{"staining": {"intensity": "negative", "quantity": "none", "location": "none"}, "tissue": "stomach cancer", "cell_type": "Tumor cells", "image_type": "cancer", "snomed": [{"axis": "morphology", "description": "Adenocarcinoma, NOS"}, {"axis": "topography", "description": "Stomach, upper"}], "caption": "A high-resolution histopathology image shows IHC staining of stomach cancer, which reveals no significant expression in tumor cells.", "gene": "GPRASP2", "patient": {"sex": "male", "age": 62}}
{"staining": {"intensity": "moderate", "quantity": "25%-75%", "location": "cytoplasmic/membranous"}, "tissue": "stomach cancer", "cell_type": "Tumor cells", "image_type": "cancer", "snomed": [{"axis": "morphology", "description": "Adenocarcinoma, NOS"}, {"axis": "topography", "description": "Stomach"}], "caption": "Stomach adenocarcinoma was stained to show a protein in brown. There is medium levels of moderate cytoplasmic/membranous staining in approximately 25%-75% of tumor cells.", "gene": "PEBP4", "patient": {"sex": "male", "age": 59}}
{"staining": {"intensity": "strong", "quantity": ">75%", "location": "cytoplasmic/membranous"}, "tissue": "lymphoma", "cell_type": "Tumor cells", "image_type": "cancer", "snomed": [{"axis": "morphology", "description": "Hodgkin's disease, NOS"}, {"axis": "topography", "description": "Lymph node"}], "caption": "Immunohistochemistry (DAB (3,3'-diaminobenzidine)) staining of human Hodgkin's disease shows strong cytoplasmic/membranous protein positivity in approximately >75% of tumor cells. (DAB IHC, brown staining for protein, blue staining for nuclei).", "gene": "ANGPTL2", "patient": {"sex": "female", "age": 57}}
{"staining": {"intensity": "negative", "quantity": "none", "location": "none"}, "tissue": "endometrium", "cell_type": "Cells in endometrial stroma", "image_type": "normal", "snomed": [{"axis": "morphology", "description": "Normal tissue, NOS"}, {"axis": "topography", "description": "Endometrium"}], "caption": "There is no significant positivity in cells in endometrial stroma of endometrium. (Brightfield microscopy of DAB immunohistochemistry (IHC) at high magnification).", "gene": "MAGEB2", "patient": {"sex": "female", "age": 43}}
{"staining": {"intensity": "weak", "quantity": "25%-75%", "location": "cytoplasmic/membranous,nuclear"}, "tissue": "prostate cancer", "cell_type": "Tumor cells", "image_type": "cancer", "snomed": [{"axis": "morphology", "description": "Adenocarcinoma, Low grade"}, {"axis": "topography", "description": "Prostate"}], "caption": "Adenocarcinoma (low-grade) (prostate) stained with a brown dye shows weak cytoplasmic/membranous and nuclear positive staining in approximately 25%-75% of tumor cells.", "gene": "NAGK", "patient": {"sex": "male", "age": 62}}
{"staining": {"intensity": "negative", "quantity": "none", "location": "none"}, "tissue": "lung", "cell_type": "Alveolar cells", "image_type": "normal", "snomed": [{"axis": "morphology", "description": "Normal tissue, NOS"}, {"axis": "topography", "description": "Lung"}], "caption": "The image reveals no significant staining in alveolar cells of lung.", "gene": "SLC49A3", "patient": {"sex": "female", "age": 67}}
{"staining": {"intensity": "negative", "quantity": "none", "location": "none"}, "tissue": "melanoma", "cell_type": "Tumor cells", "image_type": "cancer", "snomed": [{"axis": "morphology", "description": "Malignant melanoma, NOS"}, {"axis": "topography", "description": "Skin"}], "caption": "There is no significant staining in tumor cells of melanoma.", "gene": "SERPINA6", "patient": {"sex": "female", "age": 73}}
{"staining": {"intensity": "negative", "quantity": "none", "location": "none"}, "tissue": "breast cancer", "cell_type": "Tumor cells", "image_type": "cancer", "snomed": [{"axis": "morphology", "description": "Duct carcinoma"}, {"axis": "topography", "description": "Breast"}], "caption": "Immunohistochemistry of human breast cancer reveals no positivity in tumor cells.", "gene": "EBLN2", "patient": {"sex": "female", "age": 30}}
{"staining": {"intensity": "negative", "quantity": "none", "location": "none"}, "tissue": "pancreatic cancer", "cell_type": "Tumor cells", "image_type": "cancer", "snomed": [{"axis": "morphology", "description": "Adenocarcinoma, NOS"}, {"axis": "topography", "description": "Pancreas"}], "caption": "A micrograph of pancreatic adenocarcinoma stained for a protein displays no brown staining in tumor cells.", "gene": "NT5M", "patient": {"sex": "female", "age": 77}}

* [Activity]
Could you copy each line above word for word?

* [Exercise output]
{"staining": {"intensity": "negative", "quantity": "none", "location": "none"}, "tissue": "stomach cancer", "cell_type": "Tumor cells", "image_type": "cancer", "snomed": [{"axis": "morphology", "description": "Adenocarcinoma, NOS"}, {"axis": "topography", "description": "Stomach, upper"}], "caption": "A high-resolution histopathology image shows IHC staining of stomach cancer, which reveals no significant expression in tumor cells.", "gene": "GPRASP2", "patient": {"sex": "male", "age": 62}}
{"staining": {"intensity": "moderate", "quantity": "25%-75%", "location": "cytoplasmic/membranous"}, "tissue": "stomach cancer", "cell_type": "Tumor cells", "image_type": "cancer", "snomed": [{"axis": "morphology", "description": "Adenocarcinoma, NOS"}, {"axis": "topography", "description": "Stomach"}], "caption": "Stomach adenocarcinoma was stained to show a protein in brown. There is medium levels of moderate cytoplasmic/membranous staining in approximately 25%-75% of tumor cells.", "gene": "PEBP4", "patient": {"sex": "male", "age": 59}}
{"staining": {"intensity": "strong", "quantity": ">75%", "location": "cytoplasmic/membranous"}, "tissue": "lymphoma", "cell_type": "Tumor cells", "image_type": "cancer", "snomed": [{"axis": "morphology", "description": "Hodgkin's disease, NOS"}, {"axis": "topography", "description": "Lymph node"}], "caption": "Immunohistochemistry (DAB (3,3'-diaminobenzidine)) staining of human Hodgkin's disease shows strong cytoplasmic/membranous protein positivity in approximately >75% of tumor cells. (DAB IHC, brown staining for protein, blue staining for nuclei).", "gene": "ANGPTL2", "patient": {"sex": "female", "age": 57}}
{"staining": {"intensity": "negative", "quantity": "none", "location": "none"}, "tissue": "endometrium", "cell_type": "Cells in endometrial stroma", "image_type": "normal", "snomed": [{"axis": "morphology", "description": "Normal tissue, NOS"}, {"axis": "topography", "description": "Endometrium"}], "caption": "There is no significant positivity in cells in endometrial stroma of endometrium. (Brightfield microscopy of DAB immunohistochemistry (IHC) at high magnification).", "gene": "MAGEB2", "patient": {"sex": "female", "age": 43}}
{"staining": {"intensity": "weak", "quantity": "25%-75%", "location": "cytoplasmic/membranous,nuclear"}, "tissue": "prostate cancer", "cell_type": "Tumor cells", "image_type": "cancer", "snomed": [{"axis": "morphology", "description": "Adenocarcinoma, Low grade"}, {"axis": "topography", "description": "Prostate"}], "caption": "Adenocarcinoma (low-grade) (prostate) stained with a brown dye shows weak cytoplasmic/membranous and nuclear positive staining in approximately 25%-75% of tumor cells.", "gene": "NAGK", "patient": {"sex": "male", "age": 62}}
{"staining": {"intensity": "negative", "quantity": "none", "location": "none"}, "tissue": "lung", "cell_type": "Alveolar cells", "image_type": "normal", "snomed": [{"axis": "morphology", "description": "Normal tissue, NOS"}, {"axis": "topography", "description": "Lung"}], "caption": "The image reveals no significant staining in alveolar cells of lung.", "gene": "SLC49A3", "patient": {"sex": "female", "age": 67}}
{"staining": {"intensity": "negative", "quantity": "none", "location": "none"}, "tissue": "melanoma", "cell_type": "Tumor cells", "image_type": "cancer", "snomed": [{"axis": "morphology", "description": "Malignant melanoma, NOS"}, {"axis": "topography", "description": "Skin"}], "caption": "There is no significant staining in tumor cells of melanoma.", "gene": "SERPINA6", "patient": {"sex": "female", "age": 73}}
{"staining": {"intensity": "negative", "quantity": "none", "location": "none"}, "tissue": "breast cancer", "cell_type": "Tumor cells", "image_type": "cancer", "snomed": [{"axis": "morphology", "description": "Duct carcinoma"}, {"axis": "topography", "description": "Breast"}], "caption": "Immunohistochemistry of human breast cancer reveals no positivity in tumor cells.", "gene": "EBLN2", "patient": {"sex": "female", "age": 30}}
{"staining": {"intensity": "negative", "quantity": "none", "location": "none"}, "tissue": "pancreatic cancer", "cell_type": "Tumor cells", "image_type": "cancer", "snomed": [{"axis": "morphology", "description": "Adenocarcinoma, NOS"}, {"axis": "topography", "description": "Pancreas"}], "caption": "A micrograph of pancreatic adenocarcinoma stained for a protein displays no brown staining in tumor cells.", "gene": "NT5M", "patient": {"sex": "female", "age": 77}}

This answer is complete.